Volume-sensitive anion channels mediate swelling-activated inositol and taurine efflux.

C6 glioma cells accumulate the organic osmolyte inositol in response to chronic hypertonic stress. Upon return to isotonic conditions, cell swelling activates a Na(+)-independent passive low-affinity inositol efflux mechanism that is inhibited 80-100% by a number of anion transport blockers, certain lipoxygenase blockers, and various polyunsaturated fatty acids.

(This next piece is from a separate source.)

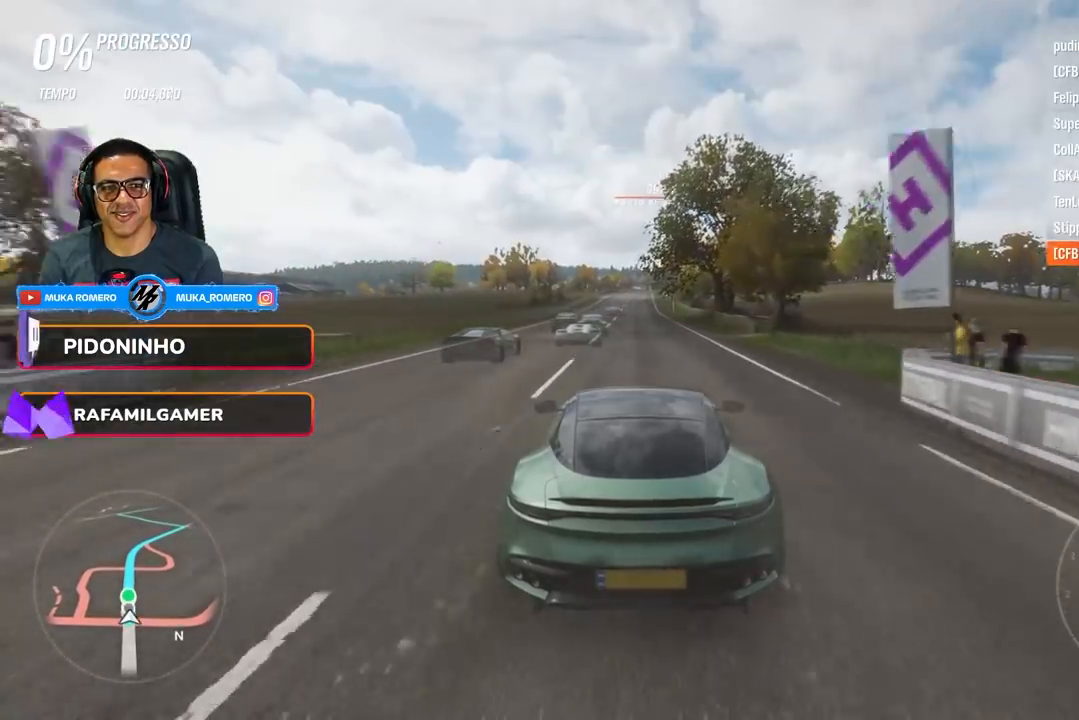
{"buttons": ["R2"], "left_stick": "center", "right_stick": "center", "events": [[167, "left_stick", "left"], [267, "left_stick", "center"]]}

Taurine efflux is also enhanced by cell swelling. The taurine efflux pathway has characteristics that are identical to those of the inositol efflux mechanism, including kinetics of activation and inactivation, osmotic sensitivity, pharmacological sensitivity, and inhibition by certain Na+ and Cl- substitutes. These results suggest strongly that volume-sensitive inositol and taurine efflux are mediated by a common transport mechanism. The inhibition of the transport pathway by anion transport blockers and unsaturated fatty acids suggests indirectly that efflux of these solutes may be mediated by an anion channel. Whole cell patch clamp measurements in CsCl solutions were used to test this hypothesis. Under hypertonic conditions, C6 cells had an extremely low membrane conductance (approximately 0.02 nS/pF). After cell swelling, however, whole cell anion conductance was activated rapidly to values up to 1.5-2 nS/pF. This conductance was outwardly rectified and selective for anions and was inhibited 80-100% by blockers of swelling-activated inositol and taurine efflux. The relative taurine permeability (i.e., Ptaurine/PCl) of the conductance was 0.20. Isosmotic replacement of raffinose in the external medium with inositol or sorbitol induced a transient inward current, suggesting that Cl- and these polyols compete for common binding sites on the channel. We conclude that a volume-sensitive anion channel mediates the efflux of structurally diverse organic osmolytes such as taurine and inositol from the cell.